De beslissing van het hof was om het beroep tegen de bestreden beschikking af te wijzen, voor zover dit aan het oordeel van het hof was onderworpen, en ook het verzoek tot schorsing van de voorlopige hechtenis af te wijzen. Deze beschikking is gegeven in raadkamer op 10 juli 2019.

Uitspraak

13/140403-19
GERECHTSHOF AMSTERDAM,
MEERVOUDIGE STRAFKAMER, RAADKAMER
BESCHIKKINGin raadkamer op het hoger beroep in de zaak van
[verdachte],
geboren te [geboorteplaats] op [geboortedag] 1999,
wonende te [adres],
thans verblijvende in het huis van bewaring Forensisch Centrum Teylingereind te Sassenheim,
tegen de beschikking van de rechtbank Amsterdam van 24 juni 2019, voor zover houdende bevel tot zijn gevangenhouding.

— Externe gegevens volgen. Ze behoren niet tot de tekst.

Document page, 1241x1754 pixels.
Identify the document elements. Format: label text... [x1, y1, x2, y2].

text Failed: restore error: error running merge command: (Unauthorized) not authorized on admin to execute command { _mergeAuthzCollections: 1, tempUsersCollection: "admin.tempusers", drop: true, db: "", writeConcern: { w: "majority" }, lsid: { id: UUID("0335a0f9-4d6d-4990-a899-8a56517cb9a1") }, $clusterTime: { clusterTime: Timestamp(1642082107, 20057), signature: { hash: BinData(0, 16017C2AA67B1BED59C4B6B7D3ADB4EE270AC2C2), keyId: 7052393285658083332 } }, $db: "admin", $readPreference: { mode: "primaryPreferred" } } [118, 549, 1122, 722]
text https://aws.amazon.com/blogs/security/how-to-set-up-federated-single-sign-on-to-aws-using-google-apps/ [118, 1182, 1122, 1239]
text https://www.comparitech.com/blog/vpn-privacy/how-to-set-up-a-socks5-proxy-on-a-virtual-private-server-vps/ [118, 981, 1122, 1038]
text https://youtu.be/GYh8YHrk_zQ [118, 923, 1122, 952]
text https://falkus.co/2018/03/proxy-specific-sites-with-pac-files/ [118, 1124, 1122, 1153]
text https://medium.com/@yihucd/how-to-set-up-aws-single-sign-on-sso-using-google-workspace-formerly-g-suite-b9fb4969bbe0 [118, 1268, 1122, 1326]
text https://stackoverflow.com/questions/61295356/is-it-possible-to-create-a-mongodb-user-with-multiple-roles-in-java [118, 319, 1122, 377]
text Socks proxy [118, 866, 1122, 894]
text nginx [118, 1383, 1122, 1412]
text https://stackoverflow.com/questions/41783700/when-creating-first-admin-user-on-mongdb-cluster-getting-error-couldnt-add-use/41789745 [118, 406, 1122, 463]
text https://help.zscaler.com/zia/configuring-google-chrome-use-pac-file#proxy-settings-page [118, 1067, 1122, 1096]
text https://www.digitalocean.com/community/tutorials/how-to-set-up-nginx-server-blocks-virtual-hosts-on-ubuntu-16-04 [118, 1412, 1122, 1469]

De feiten en de rechtsgang

Het hof heeft kennis genomen van de akte van de griffier van de rechtbank Amsterdam van
26 juni 2019, waarbij namens de verdachte hoger beroep is ingesteld tegen voormelde beschikking van die rechtbank.
Het hof heeft gezien de beschikking waarvan beroep en heeft kennis genomen van de stukken betrekking hebbend op de voorlopige hechtenis van de verdachte en heeft gehoord de advocaat-generaal en de verdachte, bijgestaan door diens raadsvrouw mr. D. Wiedeman.
Bij de behandeling in raadkamer heeft de raadsvrouw namens de verdachte een mondeling schorsingsverzoek gedaan.

De beoordeling

Het hof verenigt zich met de beschikking waarvan beroep, voor zover aan het oordeel van het hof onderworpen, en de gronden waarop deze berust.
De verdachte heeft tot op heden geen aannemelijke verklaring gegeven voor zijn gedrag. Het hof heeft daarom geen inzicht in zijn mogelijke beweegredenen en kan om die reden gevaar voor recidive niet uitsluiten.
Het hof acht in het geval van schorsing van de voorlopige hechtenis elektronisch toezicht noodzakelijk. Nu nog niet duidelijk is of dat toezicht mogelijk is, zal het hof het verzoek tot schorsing van de voorlopige hechtenis op dit moment afwijzen.
13/140403-19

De beslissing

Het hof:
WIJST AF het beroep tegen de bestreden beschikking, voor zover aan het oordeel van het hof onderworpen.
WIJST AF het verzoek tot schorsing van de voorlopige hechtenis.
Deze beschikking is gegeven op 10 juli 2019 in raadkamer van dit hof door
mr. J.L. Bruinsma, voorzitter,
mrs. F.A. Hartsuiker en A.E. Kleene-Krom, raadsheren,
in tegenwoordigheid van mr. J.G.W.M. Lut als griffier.
De advocaat-generaal bij dit gerechtshof brengt vorenstaande beschikking ter kennis van de verdachte.